In fact, involving multi-sectoral stakeholders at the national level, including all ministries and policymakers, can help them to appreciate the need to integrate disability into their work. Working with a research team, and including PWDs throughout the research lifecycle, would also help develop a framework and integrate inclusive health system research. In addition, raising disability awareness among policymakers and politicians through campaigns and sharing personal experiences can encourage them to frame disability within the national system and promote mobilisation of resources. In Nepal, the Disability Prevention and Rehabilitation Programme (DPRP) is looking for technical and financial partners to support the roll-out of their existing sustainable and impactful approach for disability-inclusive communities, while the funders look for a high-impact, cost-effective model and seek to support the DPRP replication in other contexts.
Ways forward for the ReBUILD for Resilience consortium
In conclusion, possible routes for ReBUILD to produce more disability-inclusive health systems research are:
• Engagement of PWDs in research design and execution not only makes for better research and increases awareness about issues regarding PWDs but could also contribute to a sense of ownership on the sector/issues.
• Sharing the real-life experiences of PWDs can help influence policymakers and donor agencies.
• Producing data and evidence on the locations and needs of PWDs is vital.
• The dissemination of study outcomes through awareness campaigns and multi-sectoral capacity building, eg inclusive training and mentoring, can help develop disability-inclusive health systems.
• The consortium was encouraged to collect and learn from ‘best-practice’ examples on how to integrate work on disabilities into research, and use these examples as a stepping stone to inform and help design more inclusive health system research.

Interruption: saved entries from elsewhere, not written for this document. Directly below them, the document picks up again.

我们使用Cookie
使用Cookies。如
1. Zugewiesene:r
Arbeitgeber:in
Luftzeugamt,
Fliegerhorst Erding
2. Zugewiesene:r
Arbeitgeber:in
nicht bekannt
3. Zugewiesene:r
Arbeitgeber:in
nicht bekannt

Finally, we would like to thank our panelists for their great contribution which helped us identify the steps that can contribute to embedding research/evidence in the policy making mechanism, and promote disability-inclusive health system research.
If you missed this webinar, or want to revisit it, you can watch it here.
References
- UN:War’s Impact on People with Disabilities. Security Council Meeting to Focus on Risks, Needs. December 2018.
- Rohwerder B. Women and girls with disabilities in conflict and crises. Institute of Development Studies. Helpdesk Report. 2017.
- Zia, N., Loeb, M., Kajungu, D. et al. Adaptation and validation of UNICEF/Washington group child functioning module at the Iganga-Mayuge health and demographic surveillance site in Uganda. BMC Public Health 20, 1334 (2020).
- Kuper H. and Heydt P. The Missing Billion. Access to health services for 1 billion people with disabilities. 2019.